Santé respiratoire : comment le tabagisme des grands-mères impacte les générations futures
Les comportements des ascendants, en particulier du côté maternel, influencent durablement la santé respiratoire des plus jeunes sur plusieurs générations. Une spécialiste décrypte ce phénomène inquiétant qui souligne l'importance de l'héritage épigénétique dans les maladies pulmonaires.
La vulnérabilité respiratoire des enfants
Le système respiratoire des enfants est en pleine construction, de la vie fœtale à l'adolescence. Cette immaturité anatomique s'accompagne d'un métabolisme accéléré, les amenant à inhaler proportionnellement plus d'air et de polluants. L'asthme touche désormais près d'un enfant sur dix, et un quart des jeunes souffrent de rhinite allergique, souvent liée à une inflammation chronique des voies respiratoires.

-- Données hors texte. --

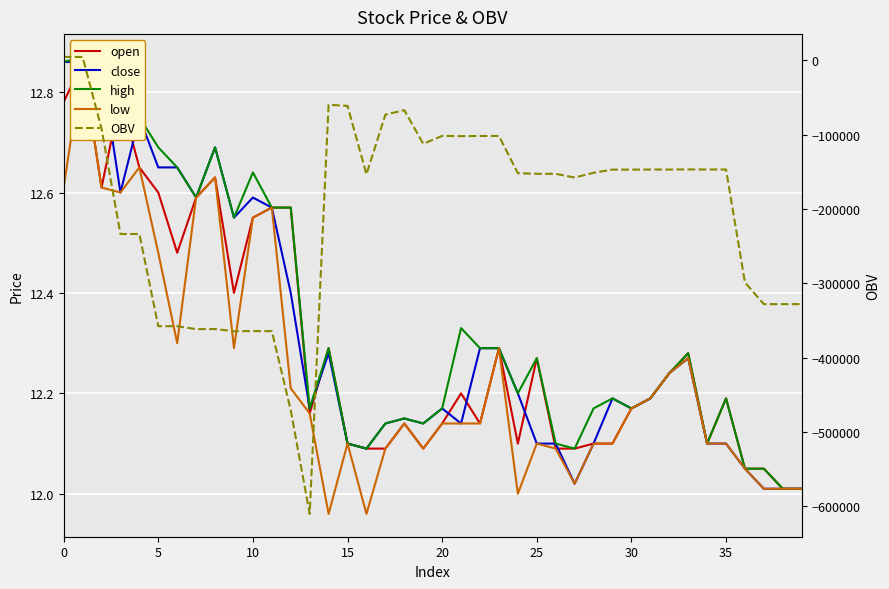

Count the number of categories in the chart.

40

L'héritage épigénétique du tabagisme
Au-delà de la pollution environnementale, un facteur surprenant entre en jeu : l'héritage familial. Les modes de vie des parents et grands-parents, comme le tabagisme, laissent une empreinte épigénétique durable. Ces marques, sans modifier l'ADN, influencent l'expression des gènes liés à la croissance pulmonaire et à la défense immunitaire, transmettant et amplifiant le risque de maladies respiratoires au fil des générations.
L'impact majeur des grands-mères maternelles
Les études Li Chest (2005) et Magnus Thorax (2015) ont révélé que lorsque la grand-mère maternelle a fumé pendant sa grossesse, le risque d'asthme chez ses petits-enfants augmente de 1,8, même si la mère n'a jamais fumé. Si la mère et la grand-mère fument toutes les deux, le risque est multiplié par 2,6. L'impact de la grand-mère semble plus fort que celui de la mère seule, illustrant le rôle déterminant de l'épigénétique.

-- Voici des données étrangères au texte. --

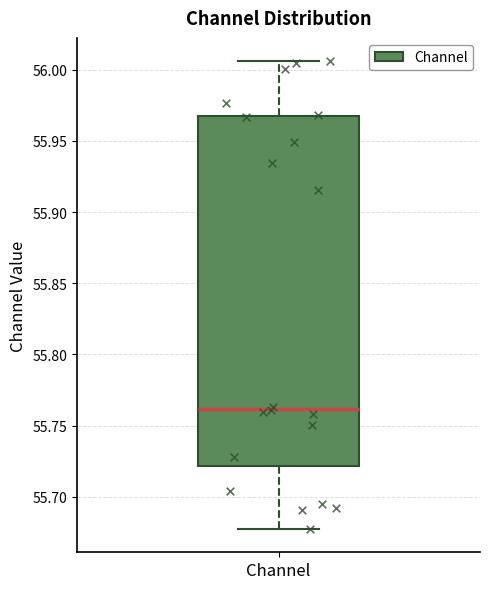

Read this box plot against the y-axis: the position of the median line, the range covered by the box, and the ends of both whiskers. The values are not printed on the chart, so give them approximately, as read against the axis.

median 55.760, box 55.720 to 55.965, whiskers 55.680 to 56.005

Mécanismes biologiques expliquant cette transmission
Tout se joue dès la grossesse. Lorsqu'une femme attend une fille, le fœtus forme déjà ses propres ovocytes. Si la mère est exposée à des substances toxiques, cette exposition peut modifier la mémoire épigénétique des cellules reproductrices de son enfant, influençant des décennies plus tard le risque d'asthme de la génération suivante.

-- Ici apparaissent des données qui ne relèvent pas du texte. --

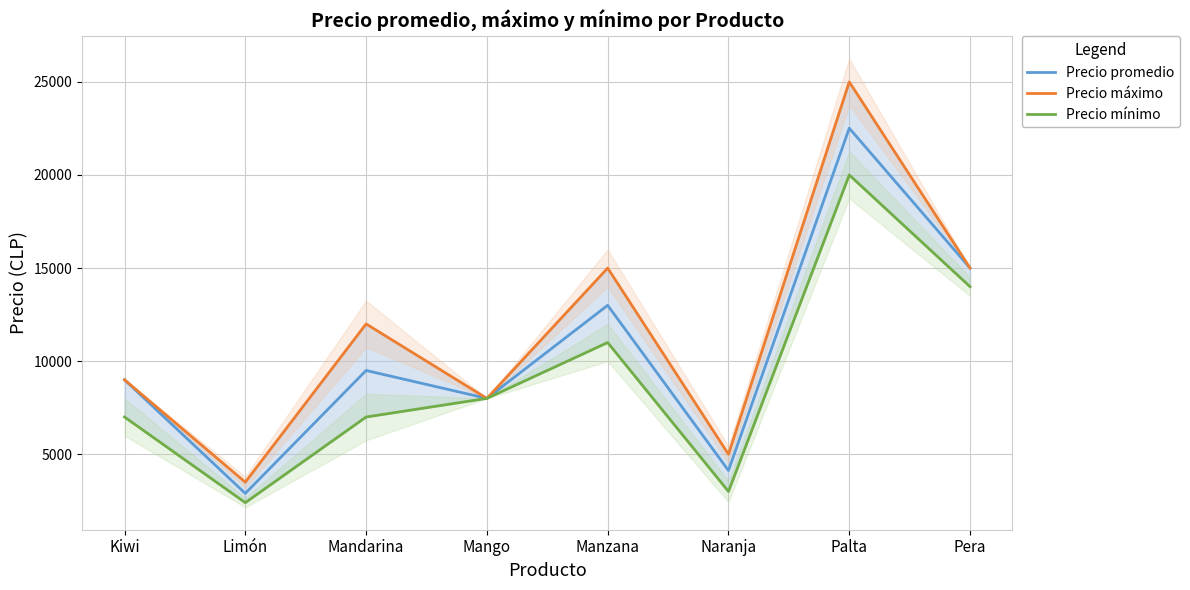

True or false: Precio promedio and Precio máximo cross at least once.

False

Rôle du côté paternel et autres facteurs environnementaux
Aucune étude n'a encore exploré le rôle des grands-pères, mais celui du père est bien établi. Un tabagisme précoce à l'adolescence peut altérer l'épigénome des spermatozoïdes, transmettant un risque plus élevé d'asthme aux futurs enfants. Le vapotage a un impact similaire, bien que moindre. D'autres facteurs comme l'air confiné, les moisissures, les allergènes, et la pollution extérieure contribuent également à cette empreinte biologique transmissible.
Possibilités d'atténuation et mesures préventives
Les recherches montrent qu'après l'arrêt du tabac, certaines modifications épigénétiques commencent à s'atténuer dès la première ou deuxième année, mais plus l'exposition a été longue et intense, plus le retour à la normale reste limité. Pour limiter l'exposition aux polluants, il est essentiel d'adopter une approche familiale : ne pas fumer ou vapoter pendant la grossesse ou près des enfants, aérer quotidiennement, nettoyer les filtres de climatisation, et limiter les produits ménagers. Chaque geste compte pour la santé des enfants d'aujourd'hui et des générations futures.